Thursday the English teachers got together for a departmental meeting to discuss the current third-year students and how their classes have gone this year. I waited through about a half hour of debate over whether a particular student deserved to flunk. Finally, we got to give feedback on classes, and I brought up the misery that is Listening class. It's a waste of time, for the most part. Only about five students actually try to listen. I pointed out that, considering the naughty behavior of the current second-year students in their Listening class, nothing is going to improve next year unless serious changes are made.

My suggestion was to make Listening an elective, so that only those who want to practice listening will take it. Apparently, however, that's not an option.

Someone then suggested that the problem might be that the class is too big. (There are nearly 40 students in the second-year Listening class.) It was proposed that the class be divided in half.

For those who might not immediately understand the ramifications of this, here's a little math. I teach Listening two hours per week for both the second-years and third-years, for a total of four hours per week. Dividing the class in half effectively doubles this, because I would have to teach each half separately. In other words, this plan means I would have four extra hours of work per week...teaching the class I hate most.

> **Problem A**: List every amount of weekly time the Listening class passage gives.

[Saved data entries]
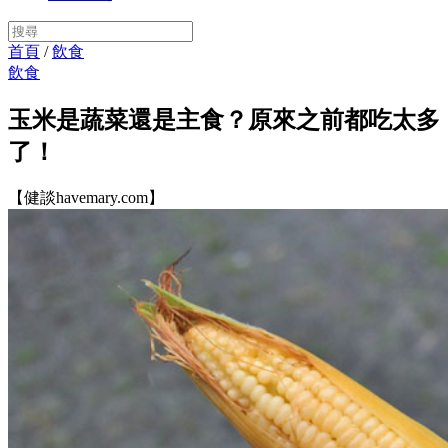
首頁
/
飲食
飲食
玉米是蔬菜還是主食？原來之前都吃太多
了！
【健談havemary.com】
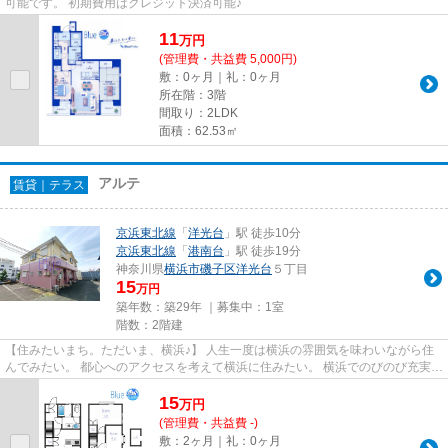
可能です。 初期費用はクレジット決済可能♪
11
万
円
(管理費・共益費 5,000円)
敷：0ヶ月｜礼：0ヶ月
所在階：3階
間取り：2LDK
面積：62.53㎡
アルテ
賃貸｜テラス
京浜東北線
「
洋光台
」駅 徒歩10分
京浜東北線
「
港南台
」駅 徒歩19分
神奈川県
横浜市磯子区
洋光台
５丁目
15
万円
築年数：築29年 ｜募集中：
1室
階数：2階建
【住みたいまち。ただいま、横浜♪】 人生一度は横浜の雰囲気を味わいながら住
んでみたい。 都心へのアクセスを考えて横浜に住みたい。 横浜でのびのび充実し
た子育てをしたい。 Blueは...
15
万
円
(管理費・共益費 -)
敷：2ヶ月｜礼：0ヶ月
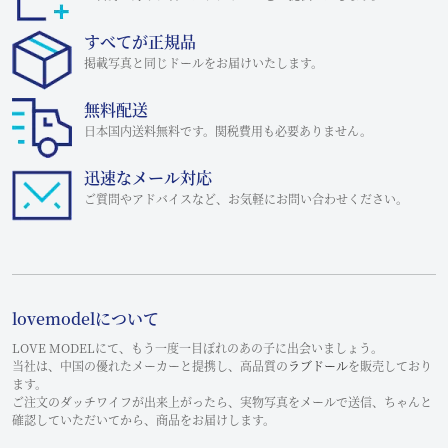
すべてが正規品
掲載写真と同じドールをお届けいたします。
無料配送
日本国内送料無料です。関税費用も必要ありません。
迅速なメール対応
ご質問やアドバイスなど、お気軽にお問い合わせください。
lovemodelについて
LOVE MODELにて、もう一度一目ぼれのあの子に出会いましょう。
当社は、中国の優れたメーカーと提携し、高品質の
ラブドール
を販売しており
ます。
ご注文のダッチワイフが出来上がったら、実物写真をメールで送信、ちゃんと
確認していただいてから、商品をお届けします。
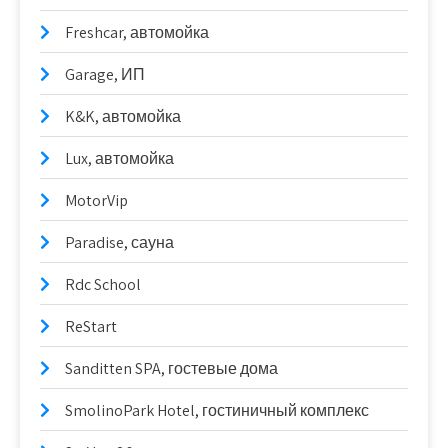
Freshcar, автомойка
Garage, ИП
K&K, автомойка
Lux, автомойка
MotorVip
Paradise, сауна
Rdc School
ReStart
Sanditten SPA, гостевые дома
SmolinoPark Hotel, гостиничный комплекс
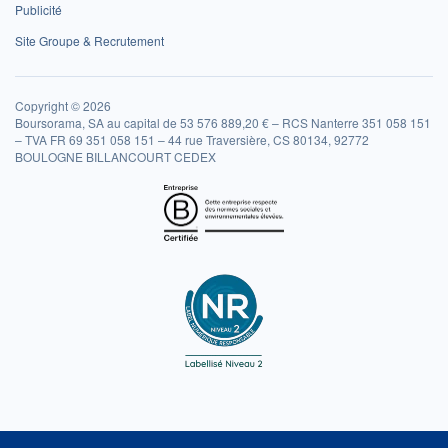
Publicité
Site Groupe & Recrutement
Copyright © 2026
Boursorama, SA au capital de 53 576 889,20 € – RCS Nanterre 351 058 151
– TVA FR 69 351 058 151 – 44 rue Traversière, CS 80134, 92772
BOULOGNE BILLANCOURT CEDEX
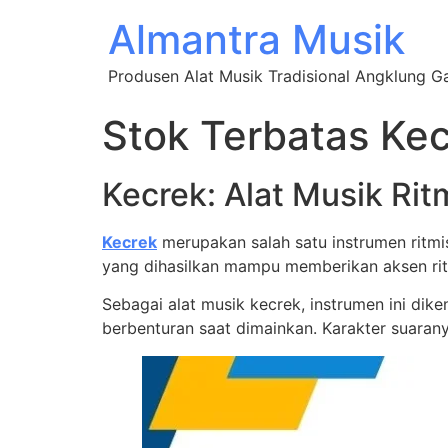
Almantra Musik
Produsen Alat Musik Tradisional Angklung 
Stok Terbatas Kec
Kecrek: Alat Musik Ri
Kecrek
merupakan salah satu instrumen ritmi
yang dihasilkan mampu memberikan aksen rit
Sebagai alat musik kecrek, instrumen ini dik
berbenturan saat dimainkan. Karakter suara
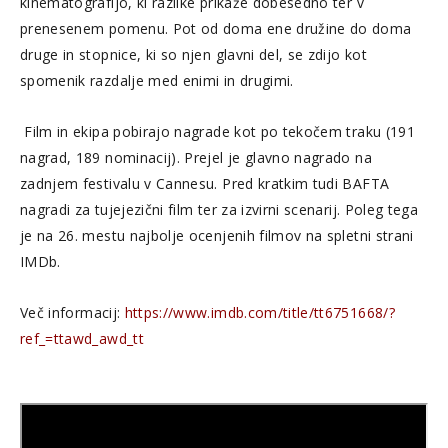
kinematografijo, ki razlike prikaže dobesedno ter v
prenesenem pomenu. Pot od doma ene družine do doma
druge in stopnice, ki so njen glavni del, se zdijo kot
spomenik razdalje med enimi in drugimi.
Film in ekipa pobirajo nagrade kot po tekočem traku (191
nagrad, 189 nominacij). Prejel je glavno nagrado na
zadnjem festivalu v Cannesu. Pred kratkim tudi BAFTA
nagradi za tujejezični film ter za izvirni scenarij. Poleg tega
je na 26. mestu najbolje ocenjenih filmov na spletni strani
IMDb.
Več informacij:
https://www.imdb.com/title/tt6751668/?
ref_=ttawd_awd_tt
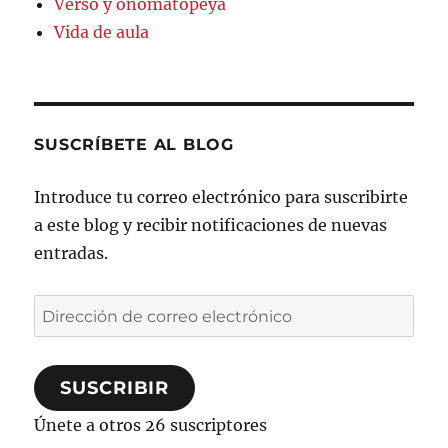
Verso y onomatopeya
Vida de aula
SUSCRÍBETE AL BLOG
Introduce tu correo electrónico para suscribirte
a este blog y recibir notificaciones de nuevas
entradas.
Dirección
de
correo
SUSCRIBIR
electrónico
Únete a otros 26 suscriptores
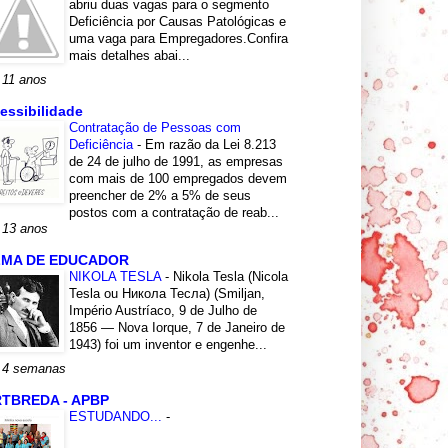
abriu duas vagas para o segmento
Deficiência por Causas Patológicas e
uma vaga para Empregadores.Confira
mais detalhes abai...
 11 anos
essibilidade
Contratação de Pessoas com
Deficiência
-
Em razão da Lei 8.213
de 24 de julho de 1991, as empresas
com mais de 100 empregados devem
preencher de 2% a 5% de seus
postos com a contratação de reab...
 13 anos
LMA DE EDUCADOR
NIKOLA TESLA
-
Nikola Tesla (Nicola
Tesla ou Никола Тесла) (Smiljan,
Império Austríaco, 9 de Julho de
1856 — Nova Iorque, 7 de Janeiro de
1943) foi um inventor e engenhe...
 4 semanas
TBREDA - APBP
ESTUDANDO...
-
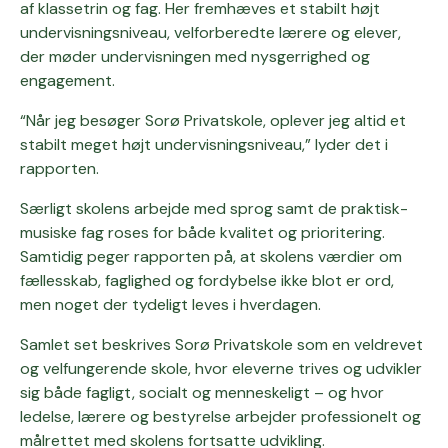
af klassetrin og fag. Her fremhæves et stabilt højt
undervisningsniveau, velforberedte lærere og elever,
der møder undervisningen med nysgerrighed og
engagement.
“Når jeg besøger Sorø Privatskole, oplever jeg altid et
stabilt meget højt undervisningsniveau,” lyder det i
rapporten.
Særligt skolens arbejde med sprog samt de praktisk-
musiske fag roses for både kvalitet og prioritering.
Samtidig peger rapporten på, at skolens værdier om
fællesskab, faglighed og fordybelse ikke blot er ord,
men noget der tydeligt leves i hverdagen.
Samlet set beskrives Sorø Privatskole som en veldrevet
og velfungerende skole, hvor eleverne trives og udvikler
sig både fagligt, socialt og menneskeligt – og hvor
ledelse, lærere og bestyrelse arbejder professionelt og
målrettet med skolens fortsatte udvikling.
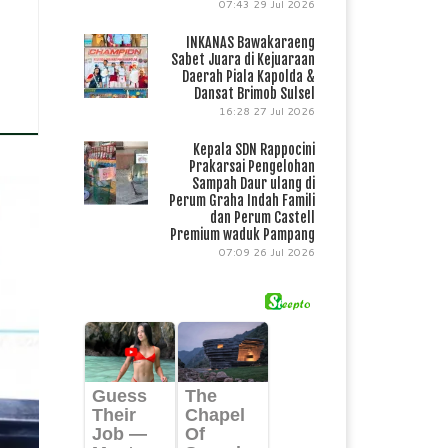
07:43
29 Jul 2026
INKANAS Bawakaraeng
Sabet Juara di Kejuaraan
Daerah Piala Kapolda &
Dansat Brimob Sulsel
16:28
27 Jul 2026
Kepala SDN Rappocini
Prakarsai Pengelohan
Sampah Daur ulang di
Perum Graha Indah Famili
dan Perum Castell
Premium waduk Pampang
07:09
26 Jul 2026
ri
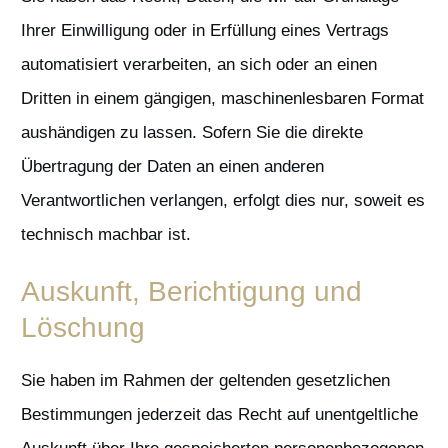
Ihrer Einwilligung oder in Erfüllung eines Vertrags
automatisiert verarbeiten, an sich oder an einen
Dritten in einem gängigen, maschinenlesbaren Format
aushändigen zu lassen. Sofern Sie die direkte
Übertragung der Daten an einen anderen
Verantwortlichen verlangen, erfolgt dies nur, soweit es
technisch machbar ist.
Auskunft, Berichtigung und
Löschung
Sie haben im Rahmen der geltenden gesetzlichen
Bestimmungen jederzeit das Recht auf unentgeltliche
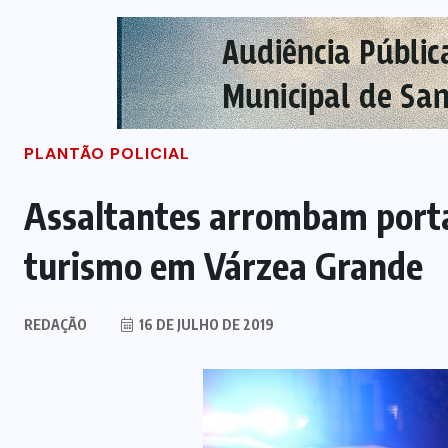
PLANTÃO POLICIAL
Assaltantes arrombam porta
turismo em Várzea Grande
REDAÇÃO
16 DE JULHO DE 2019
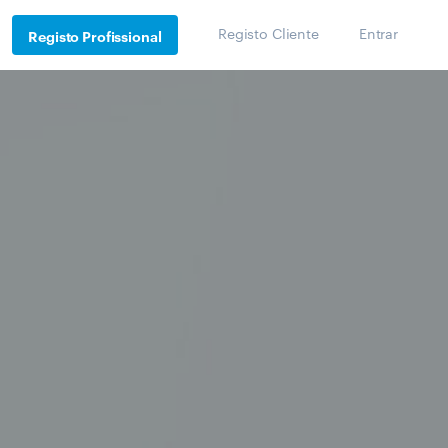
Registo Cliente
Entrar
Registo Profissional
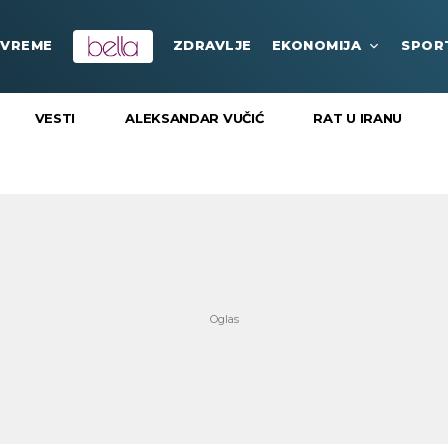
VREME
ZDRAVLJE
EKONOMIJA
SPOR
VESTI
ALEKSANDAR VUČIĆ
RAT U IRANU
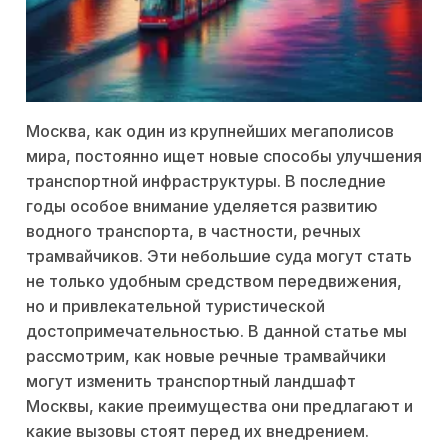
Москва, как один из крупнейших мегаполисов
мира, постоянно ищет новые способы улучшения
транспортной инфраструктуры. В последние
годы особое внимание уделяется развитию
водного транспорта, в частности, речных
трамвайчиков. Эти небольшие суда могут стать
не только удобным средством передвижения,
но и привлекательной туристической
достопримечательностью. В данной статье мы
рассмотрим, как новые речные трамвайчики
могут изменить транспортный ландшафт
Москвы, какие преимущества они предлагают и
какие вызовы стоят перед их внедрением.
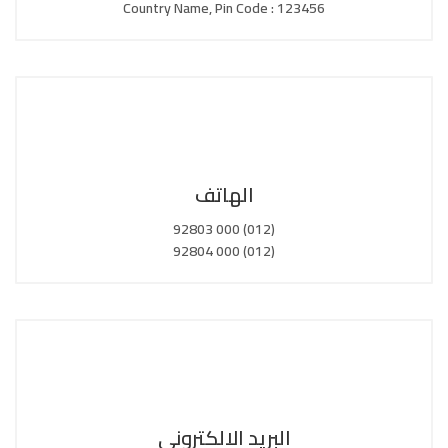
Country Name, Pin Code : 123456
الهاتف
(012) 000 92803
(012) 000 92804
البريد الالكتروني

> **Problem B**: From the saved data entries, write out the lines starting at the one containing "PLANTÃO POLICIAL" and ending at the one containing "RAT U IRANU". Leave out the pictures.

> **Reply A**:
- two hours per week
- four hours per week
- four extra hours of work per week

> **Reply B**:
PLANTÃO POLICIAL
Assaltantes arrombam porta
turismo em Várzea Grande
REDAÇÃO
16 DE JULHO DE 2019
Registo Cliente
Entrar
Registo Profissional
VREME
ZDRAVLJE
EKONOMIJA
SPOR
VESTI
ALEKSANDAR VUČIĆ
RAT U IRANU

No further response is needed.